Gaston Browne said that he aspires for Antigua and Barbuda to become a republic "at some point", and acknowledged that such a move is "not on the cards" for "some time to follow". On 10 September 2022, following the proclamation of Charles III as king, Browne stated that he plans to hold a referendum within three years on becoming a republic.

In Australia, Labor's victory in the 2022 federal election led to new prime minister, Anthony Albanese, appointing Matt Thistlethwaite to the newly created office of Assistant Minister for the Republic, signalling a commitment to prepare Australia for a transition to republic during a second term of Labor government. After the death of Elizabeth II, former prime minister Julia Gillard opined that Australia would inevitably choose to be a republic, but agreed with Albanese's timing on debate about the matter. When asked if he supported another referendum following the Queen's death, Albanese stated it was "not the time" to discuss a republic. Polling conducted after the Queen's death for The Sydney Morning Herald showed an uptick in support for the monarchy. Adam Bandt, leader of the Green Party also expressed his desire for an Australian republic while expressing condolences to the British royal family. In October, Paul Keating claimed that he had discussions with the royal family in the 1990s about stepping down from the Australian crown, but these plans were halted by losing the 1999 Australian republic referendum; he has speculated that Charles may choose to abdicate.

The day after Elizabeth's death, Philip Davis, Prime Minister of The Bahamas, publicly said that a referendum on a Bahamian republic was "always on the table" for his administration.

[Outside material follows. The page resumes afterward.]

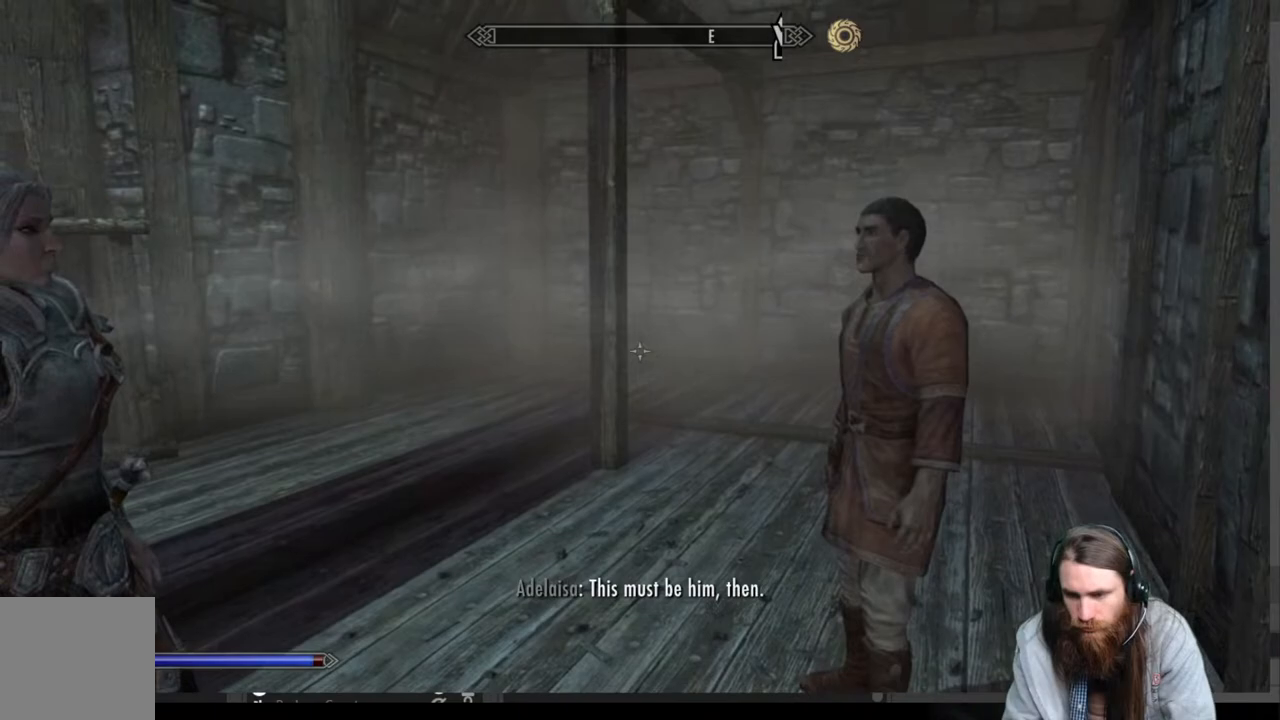
{"buttons": [], "left_stick": "center", "right_stick": "right", "events": [[417, "right_stick", "right"]]}
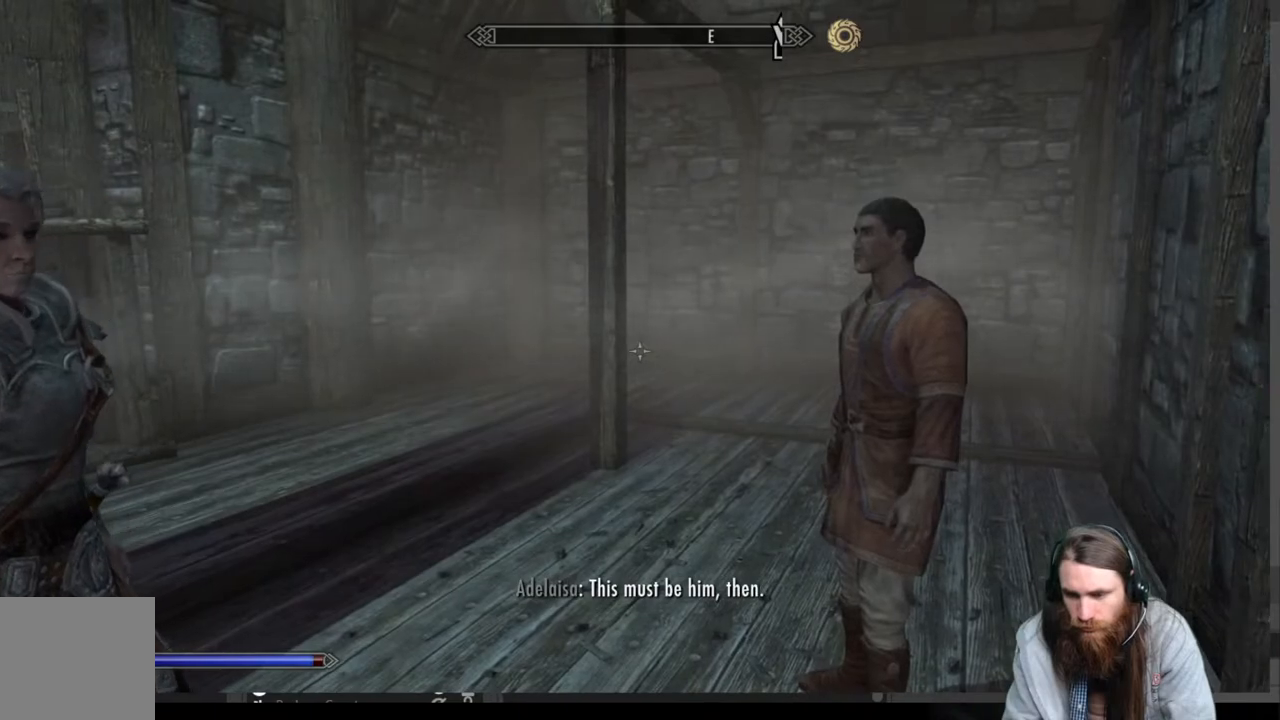
{"buttons": [], "left_stick": "center", "right_stick": "left", "events": [[100, "right_stick", "center"], [383, "right_stick", "left"]]}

Among popular calls for the poll, he reiterated that willingness days later and Minister of Social Services Obie Wilchcombe expressed his desire for the nation to reject the monarchy.

Elizabeth's death sparked some national debate in Canada around ending the monarchy, which was increasingly unpopular at the end of her reign. In October 2022, Quebec politicians refused to swear an oath of fealty to Charles III, and Bloc Québécois leader Yves-François Blanchet called for severing ties with the monarchy entirely, casting it as "incredibly racist" and the relationship with Canada as "archaic" and "humiliating". In December, Quebec premier François Legault announced legislation to end the oath.

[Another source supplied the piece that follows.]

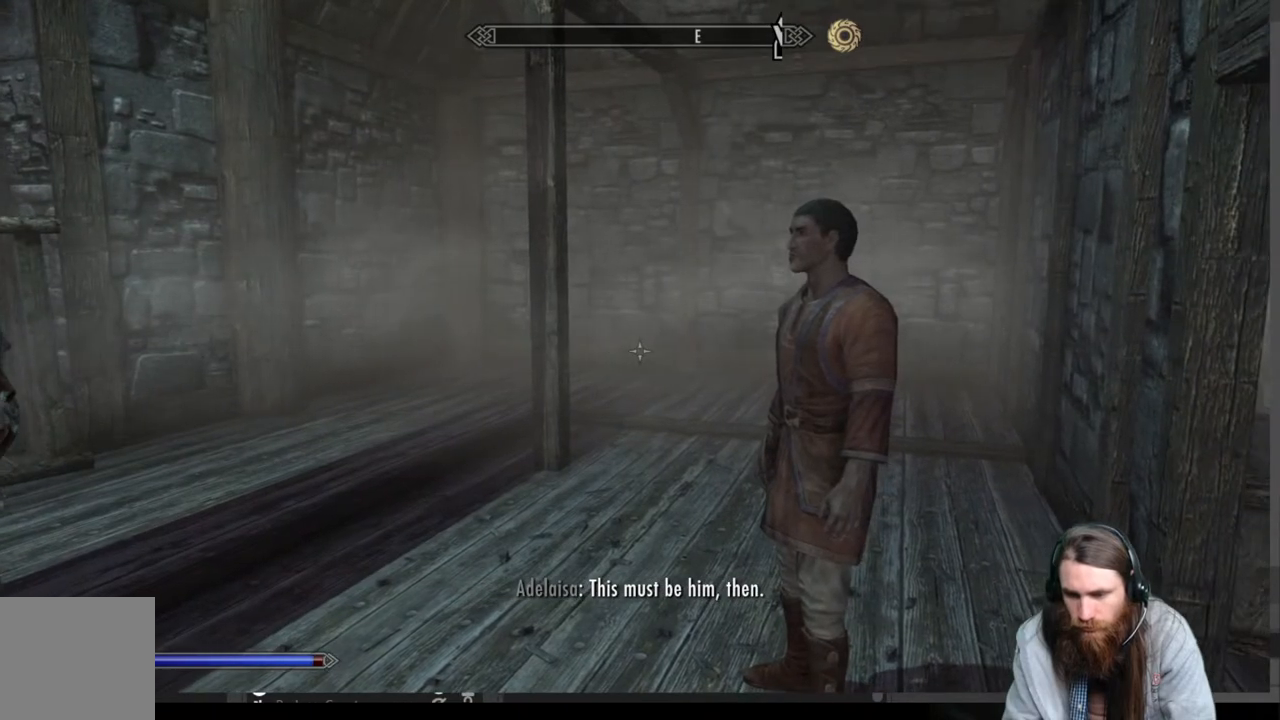
{"buttons": [], "left_stick": "center", "right_stick": "left", "events": []}
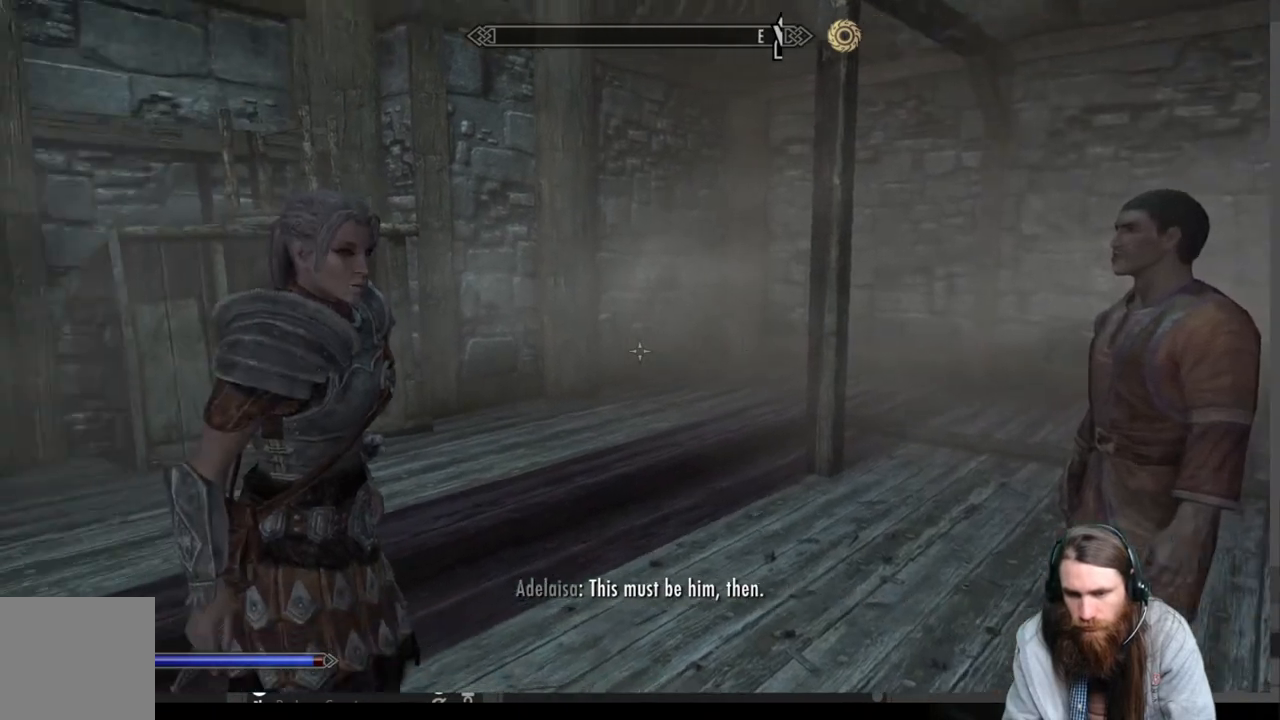
{"buttons": [], "left_stick": "center", "right_stick": "center", "events": [[117, "right_stick", "center"]]}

A YouGov poll held on 11 September found that while a majority of Britons support the monarchy's continued existence, only 53% of 25–49-year-olds were in favour and that number dropped to 40% among 18–24-year-olds.

=== Protests ===
Two people were arrested in Scotland for public order offences after protesting against the monarchy and repeated instances of heckling against Prince Andrew, Duke of York during events related to the Queen's death. A Metropolitan Police deputy assistant commissioner said that "the public absolutely have a right of protest and we have been making this clear to all officers involved in the extraordinary policing operation currently in place and we will continue [to] do so".

The Index on Censorship and advocacy group Liberty were both critical of the arrests made in Scotland and England (which was later reversed).

A silent protest took place outside Cardiff Castle during the King's visit on 16 September. As well as placards calling for abolition of the monarchy, the protestors held flags with the emblem of Owain Glyndŵr. The protest was partly against the new King's immediate announcement that his eldest son would take the Prince of Wales title. It was led by various groups of trade unionists, republicans and Welsh nationalist groups, under the banner "Real Democracy Now". Former Senedd member Bethan Sayed (Plaid Cymru) was also to take part.

After certain events and services, such as sports games, medical appointments, and food banks, were cancelled or postponed after the Queen's death, some people in the United Kingdom took to social media to protest against the cancellations and disruption of essential services during the official ten-day mourning period.

Human rights campaigners protested against Britain's inviting Crown Prince of Saudi Arabia Mohammed bin Salman to Elizabeth II's funeral.